- Requirement 1:
Update the stretch of the plastics recycling article from "The recycling rate" through "the United States.", putting "peak" in place of "pinnacle".
- Requirement 2:
Continue the plastics recycling article from its final sentence onward.

- Page:
+===+

In the past 10 years, plastics recycling has shifted from being the hot topic in all facets of the industry to cooling on the back burner.
A decade ago, consumers — from grade-school children to senior citizens — protested products, such as McDonald's clamshells, that they perceived to be unrecyclable. The Environmental Protection Agency suggested a national recycling goal of 25 percent. Legislation mandating recycled content was being considered across the country.
But industry reacted quickly, successfully stalling many states' legislation.
Companies, even virgin resin producers like Union Carbide Corp., Phillips Petroleum Co. and Quantum Chemical Corp., entered the recycling market at breakneck speeds. Processors invested in new technologies to incorporate recycled content into their products.
The recycling rate for plastic bottles and rigid containers — the percentage of plastic recycled vs. the amount of prime resin produced — reached a pinnacle in 1995 at 22.2 percent. Since then, recycled plastic has lost footing to virgin resin production.
Today, expectations seem to be lower than 10 years ago. But despite some critics who claim recycling is on its last legs, J. Winston Porter says recycling is a very successful enterprise in the United States.
In fact, Porter, a former EPA assistant administrator for solid waste and emergency response, says it's time to declare a recycling victory.
``There was concern in the late '80s about a landfill crisis. People raced to embrace recycling because they thought we were running out of landfill space.''
The Mobro 4000, a barge loaded with trash from Long Island, N.Y., that went on a two-month, 6,000-mile trek searching for a receptive landfill, became the flashpoint.
``The garbage barge of 1987 was a visual event that got the nation excited in general,'' said Porter, president of the Waste Policy Center in Sterling, Va.
While the landfill hubbub abated when people realized there really was no crisis, recycling had gained a foothold in the U.S. culture. The EPA already had put together an agenda for action, a sort of manifesto on what the country should be doing about solid waste. On a local level, communities were encouraged to implement the best mix of the following: reducing trash, recycling trash, landfilling or running waste-to-energy incinerators.

+===+

- Entries:
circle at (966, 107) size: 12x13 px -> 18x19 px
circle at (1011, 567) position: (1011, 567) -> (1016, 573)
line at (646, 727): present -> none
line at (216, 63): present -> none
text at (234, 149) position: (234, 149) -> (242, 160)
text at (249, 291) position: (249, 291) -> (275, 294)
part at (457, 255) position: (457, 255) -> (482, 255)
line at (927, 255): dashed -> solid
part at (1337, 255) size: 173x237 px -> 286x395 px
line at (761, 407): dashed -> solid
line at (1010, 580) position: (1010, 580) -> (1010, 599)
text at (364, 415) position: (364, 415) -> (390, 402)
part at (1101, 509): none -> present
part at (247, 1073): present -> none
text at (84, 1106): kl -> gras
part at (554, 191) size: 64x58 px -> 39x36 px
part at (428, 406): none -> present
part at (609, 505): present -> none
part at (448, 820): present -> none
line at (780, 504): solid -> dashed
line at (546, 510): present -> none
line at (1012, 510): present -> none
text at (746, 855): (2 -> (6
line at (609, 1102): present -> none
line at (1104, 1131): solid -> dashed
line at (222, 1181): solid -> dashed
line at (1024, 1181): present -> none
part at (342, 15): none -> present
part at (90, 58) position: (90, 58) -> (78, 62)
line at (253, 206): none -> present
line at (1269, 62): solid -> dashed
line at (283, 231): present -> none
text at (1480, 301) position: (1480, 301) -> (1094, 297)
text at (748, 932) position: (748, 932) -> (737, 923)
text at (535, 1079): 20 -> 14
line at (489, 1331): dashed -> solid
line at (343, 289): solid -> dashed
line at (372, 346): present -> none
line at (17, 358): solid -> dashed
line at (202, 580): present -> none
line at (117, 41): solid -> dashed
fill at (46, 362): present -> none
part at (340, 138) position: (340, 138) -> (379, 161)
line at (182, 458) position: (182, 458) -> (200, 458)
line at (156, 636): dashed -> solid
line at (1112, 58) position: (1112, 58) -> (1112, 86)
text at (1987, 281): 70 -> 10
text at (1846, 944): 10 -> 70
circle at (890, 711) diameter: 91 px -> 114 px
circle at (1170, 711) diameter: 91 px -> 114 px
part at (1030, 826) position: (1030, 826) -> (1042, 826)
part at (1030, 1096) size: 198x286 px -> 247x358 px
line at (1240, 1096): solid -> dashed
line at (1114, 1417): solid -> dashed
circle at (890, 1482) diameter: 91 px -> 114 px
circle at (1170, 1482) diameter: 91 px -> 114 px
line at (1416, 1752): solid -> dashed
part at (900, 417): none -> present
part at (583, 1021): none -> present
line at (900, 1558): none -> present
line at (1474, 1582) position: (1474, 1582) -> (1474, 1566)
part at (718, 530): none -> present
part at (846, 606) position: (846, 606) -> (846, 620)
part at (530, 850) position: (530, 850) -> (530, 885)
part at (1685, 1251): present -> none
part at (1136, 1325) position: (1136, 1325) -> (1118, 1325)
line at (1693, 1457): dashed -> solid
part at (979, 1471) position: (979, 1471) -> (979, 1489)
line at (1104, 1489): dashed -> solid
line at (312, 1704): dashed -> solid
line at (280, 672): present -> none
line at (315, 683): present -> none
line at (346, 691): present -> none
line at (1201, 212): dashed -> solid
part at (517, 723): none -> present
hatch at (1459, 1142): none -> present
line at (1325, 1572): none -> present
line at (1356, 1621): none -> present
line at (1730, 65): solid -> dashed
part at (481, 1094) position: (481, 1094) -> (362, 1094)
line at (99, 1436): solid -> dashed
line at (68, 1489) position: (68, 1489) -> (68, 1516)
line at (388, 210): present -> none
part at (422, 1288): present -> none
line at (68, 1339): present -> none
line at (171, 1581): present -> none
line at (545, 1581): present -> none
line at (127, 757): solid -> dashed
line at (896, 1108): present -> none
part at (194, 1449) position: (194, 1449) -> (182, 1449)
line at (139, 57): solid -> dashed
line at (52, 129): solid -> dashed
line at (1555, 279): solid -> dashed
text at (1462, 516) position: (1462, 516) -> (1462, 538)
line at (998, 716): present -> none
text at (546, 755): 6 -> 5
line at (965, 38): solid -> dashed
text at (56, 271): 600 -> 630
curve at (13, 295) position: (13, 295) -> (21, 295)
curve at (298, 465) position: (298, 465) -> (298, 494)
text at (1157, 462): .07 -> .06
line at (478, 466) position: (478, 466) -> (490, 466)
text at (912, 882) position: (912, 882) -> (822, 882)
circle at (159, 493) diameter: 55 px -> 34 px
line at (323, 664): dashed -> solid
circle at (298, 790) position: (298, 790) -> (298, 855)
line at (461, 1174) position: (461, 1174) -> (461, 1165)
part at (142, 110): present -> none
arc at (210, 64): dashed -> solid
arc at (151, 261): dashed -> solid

+===+

- Task response 1:
The recycling rate for plastic bottles and rigid containers — the percentage of plastic recycled vs. the amount of prime resin produced — reached a peak in 1995 at 22.2 percent. Since then, recycled plastic has lost footing to virgin resin production.
Today, expectations seem to be lower than 10 years ago. But despite some critics who claim recycling is on its last legs, J. Winston Porter says recycling is a very successful enterprise in the United States.

- Task response 2:
``People are driven,'' Porter added. ``They like to recycle.''
Porter always felt that EPA's 25 percent recycling goal, set in 1988, was attainable. ``A number of states doubled that number, thinking that if 25 percent was good, 50 percent would be even better,'' he said. ``I said at the time that's too high.''
In fact, those states or cities that chose to legislate higher recycling rates have fallen short.
Porter said any material must meet at least one of several criteria to be recycled economically. First, it must have some value. Second, it must be dangerous. Third, it must be plentiful and easy to collect. Many plastics don't meet any of those criteria.
As a result, the industry has become focused on recycling the most easily recognizable and abundant types of plastic, HDPE and PET bottles. Milk jugs and soda bottles still support the lion's share of plastics recycling.
``I think it's good we've recycled as much as we have,'' Porter said. ``I think reality has set in. A 25 percent goal is about right. We reached that [for all municipal waste] in about six to seven years and now the country is leveling out at 27 percent.''
Jon Huntsman Sr., chairman and chief executive officer of Huntsman Corp., agreed that consumers may have carried plastics recycling as far as they are willing to go.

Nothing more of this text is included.